(Your goal) Starting at the line that contains "314 567 4200" and ending at the line that contains "LOT #249944", copy out those lines of the material word for word, with both end lines included.

>>>>

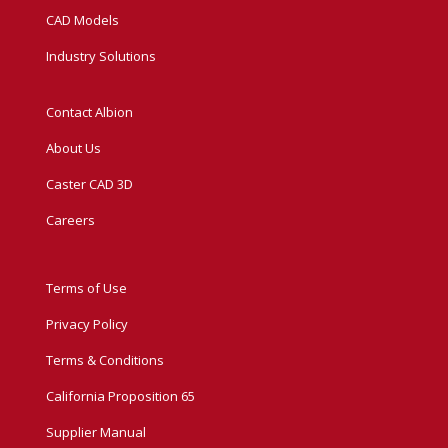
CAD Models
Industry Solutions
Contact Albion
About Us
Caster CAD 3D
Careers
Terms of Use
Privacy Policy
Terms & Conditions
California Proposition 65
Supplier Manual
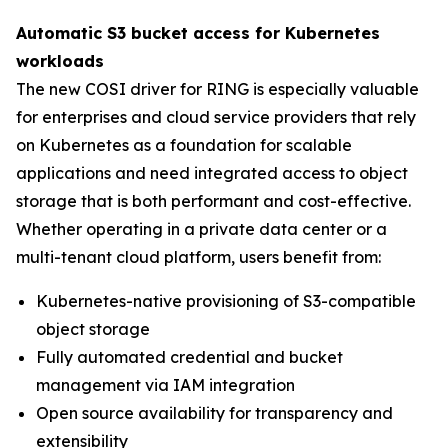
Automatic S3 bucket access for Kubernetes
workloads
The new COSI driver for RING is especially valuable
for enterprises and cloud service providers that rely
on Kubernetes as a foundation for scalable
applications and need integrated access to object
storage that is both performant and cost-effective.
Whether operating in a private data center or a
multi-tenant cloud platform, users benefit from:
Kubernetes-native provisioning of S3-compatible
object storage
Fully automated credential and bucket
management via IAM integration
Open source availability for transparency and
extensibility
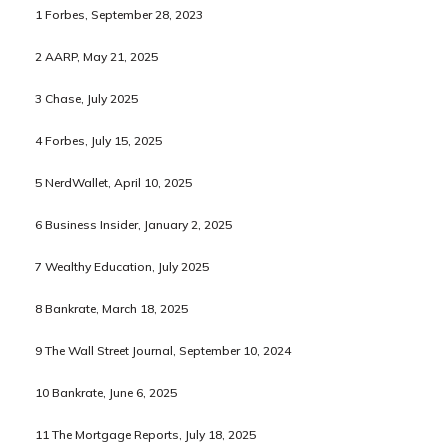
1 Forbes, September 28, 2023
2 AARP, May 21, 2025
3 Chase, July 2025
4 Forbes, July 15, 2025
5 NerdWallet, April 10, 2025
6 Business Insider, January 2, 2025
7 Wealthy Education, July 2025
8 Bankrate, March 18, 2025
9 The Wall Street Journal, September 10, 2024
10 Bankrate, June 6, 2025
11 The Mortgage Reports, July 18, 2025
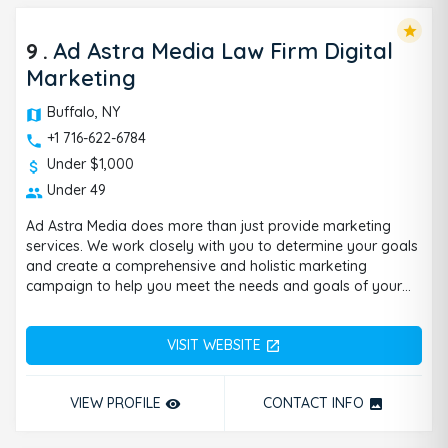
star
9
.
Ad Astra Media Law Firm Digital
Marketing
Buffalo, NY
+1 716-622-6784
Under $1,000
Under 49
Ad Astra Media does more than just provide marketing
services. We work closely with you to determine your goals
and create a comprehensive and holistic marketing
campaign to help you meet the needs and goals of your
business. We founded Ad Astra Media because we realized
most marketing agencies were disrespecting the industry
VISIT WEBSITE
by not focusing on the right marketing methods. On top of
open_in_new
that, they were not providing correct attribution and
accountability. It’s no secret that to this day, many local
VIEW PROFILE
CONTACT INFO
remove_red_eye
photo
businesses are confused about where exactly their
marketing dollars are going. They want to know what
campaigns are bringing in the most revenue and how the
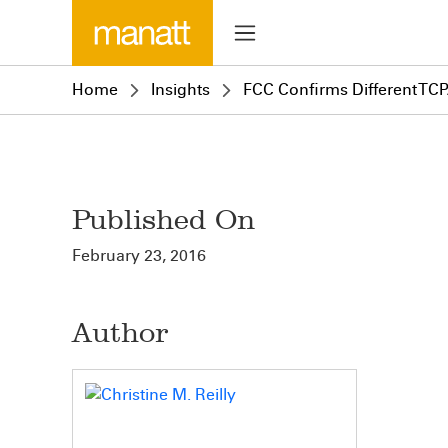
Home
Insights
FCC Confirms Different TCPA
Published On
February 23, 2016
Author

<<<<
>>>>

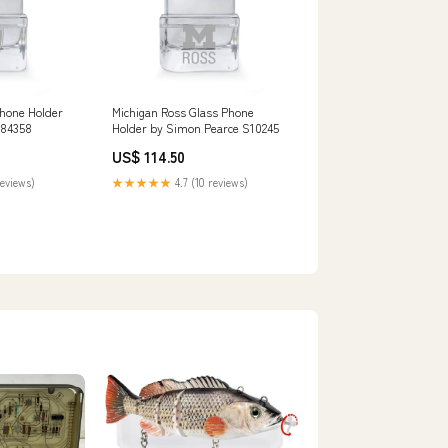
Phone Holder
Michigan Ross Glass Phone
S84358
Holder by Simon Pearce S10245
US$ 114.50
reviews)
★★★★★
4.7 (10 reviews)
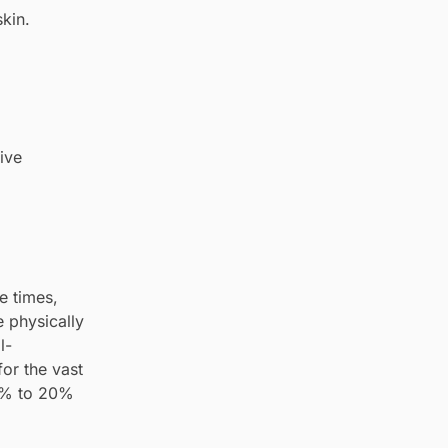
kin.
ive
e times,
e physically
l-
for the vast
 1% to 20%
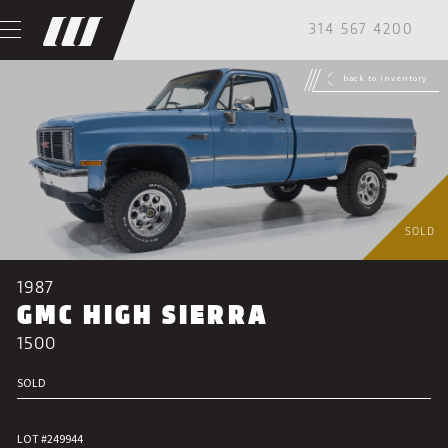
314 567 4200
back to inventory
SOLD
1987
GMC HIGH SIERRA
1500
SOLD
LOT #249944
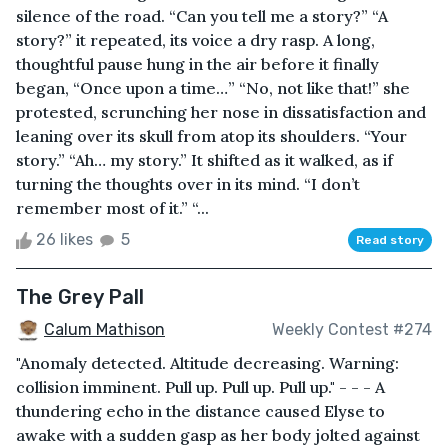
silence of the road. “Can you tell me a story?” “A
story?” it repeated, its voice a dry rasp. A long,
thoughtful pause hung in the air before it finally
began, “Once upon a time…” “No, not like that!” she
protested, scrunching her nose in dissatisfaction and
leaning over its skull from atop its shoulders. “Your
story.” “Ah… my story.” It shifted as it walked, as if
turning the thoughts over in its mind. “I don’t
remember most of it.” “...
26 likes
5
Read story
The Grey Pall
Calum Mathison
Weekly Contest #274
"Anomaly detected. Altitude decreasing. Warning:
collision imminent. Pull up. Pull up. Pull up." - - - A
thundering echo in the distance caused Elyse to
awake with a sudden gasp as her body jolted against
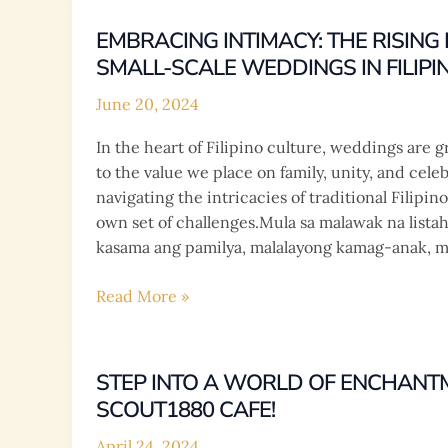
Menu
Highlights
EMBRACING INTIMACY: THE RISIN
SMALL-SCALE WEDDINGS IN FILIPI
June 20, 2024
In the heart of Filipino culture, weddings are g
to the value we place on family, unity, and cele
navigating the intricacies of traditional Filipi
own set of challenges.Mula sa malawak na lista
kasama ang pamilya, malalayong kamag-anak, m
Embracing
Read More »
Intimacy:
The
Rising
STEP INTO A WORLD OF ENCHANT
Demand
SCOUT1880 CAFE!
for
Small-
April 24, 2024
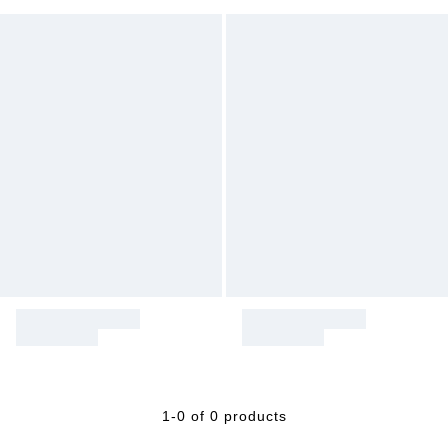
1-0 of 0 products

<<<<

(Worked solution)
314 567 4200
back to inventory
SOLD
1987
GMC HIGH SIERRA
1500
SOLD
LOT #249944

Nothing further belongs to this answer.